In October 2011, the imperialist intervention in Libya achieved its victory with the lynch-mob murder of Gaddafi, carried out by these US-backed forces.

One of the reasons that the Benghazi affair continues to roil political waters in Washington is that this same strategy is now being employed on an even larger scale in Syria, where once again even more dangerous Al Qaeda-connected militias are serving as the most important fighting force in the war to bring down Bashar al-Assad. As in Libya, the aim is to solidify US hegemony over the region’s oil wealth at the expense of American capitalism’s rivals, particularly Russia and China. In addition, regime-change in Damascus is sought as a means of preparing an even wider war against Iran.

With the Syrian intervention floundering, the Benghazi fiasco serves as a cautionary example of the potential rewards for success in these ventures. There are evidently bitter divisions within the American state apparatus over this policy.

The most likely explanation for the bloody events in Benghazi last September is that the relationship forged with Al Qaeda of the Maghreb turned sour in the aftermath of Gaddafi’s overthrow, perhaps with the Islamists believing that American promises had gone unfulfilled and they had not been adequately compensated for their services. With the assassination of Stevens, who was the US envoy to the “Libyan revolution,” they were sending a definite message to Washington.

This kind of “blowback” has a long and ugly history in US imperialism’s global interventions. On September 11, 2001, those blamed for the terrorist attacks had previously been hailed by Washington as “freedom fighters” and supported in the war against the Soviets in Afghanistan.
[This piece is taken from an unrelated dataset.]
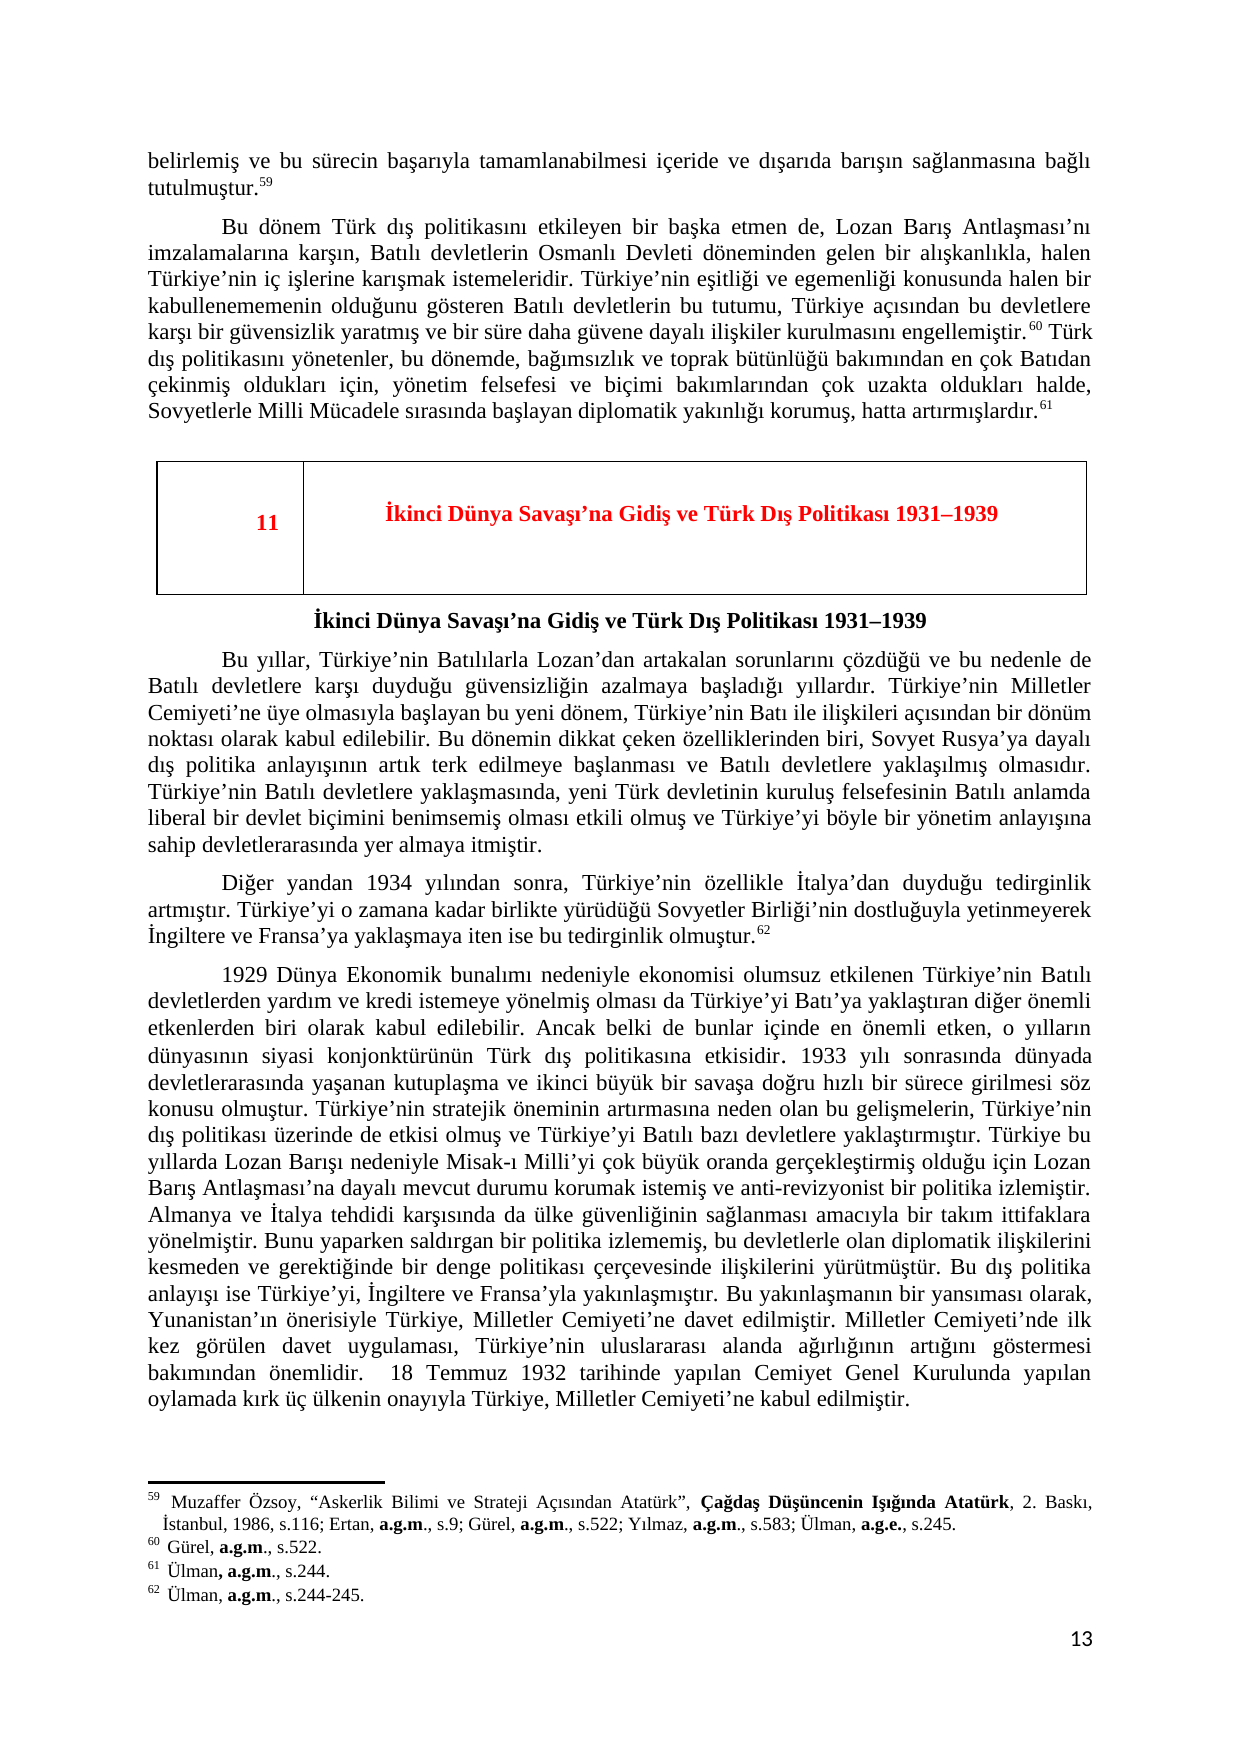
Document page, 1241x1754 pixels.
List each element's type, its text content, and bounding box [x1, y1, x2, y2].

table_header 11 [158, 462, 303, 594]
text İkinci Dünya Savaşı’na Gidiş ve Türk Dış Politikası 1931–1939 [148, 607, 1093, 634]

Even earlier, the Kennedy administration’s backing for the Cuban “gusanos” in the abortive 1961 Bay of Pigs invasion of Cuba produced a layer of extreme right-wing terrorists in the US who were convinced that they were the victims of a political double-cross. This poisoned relationship in all likelihood played a role in the violent end of the Kennedy administration itself.

In the final analysis, the concerted efforts of the Obama administration, the State Department and the various intelligence agencies to avoid mention of Al Qaeda in the account of the Benghazi attacks were aimed at covering up the enduring covert relationship with this terrorist network and the fact that it is once again creating explosive crises in which the peoples of the Middle East and potentially the US itself are the innocent victims.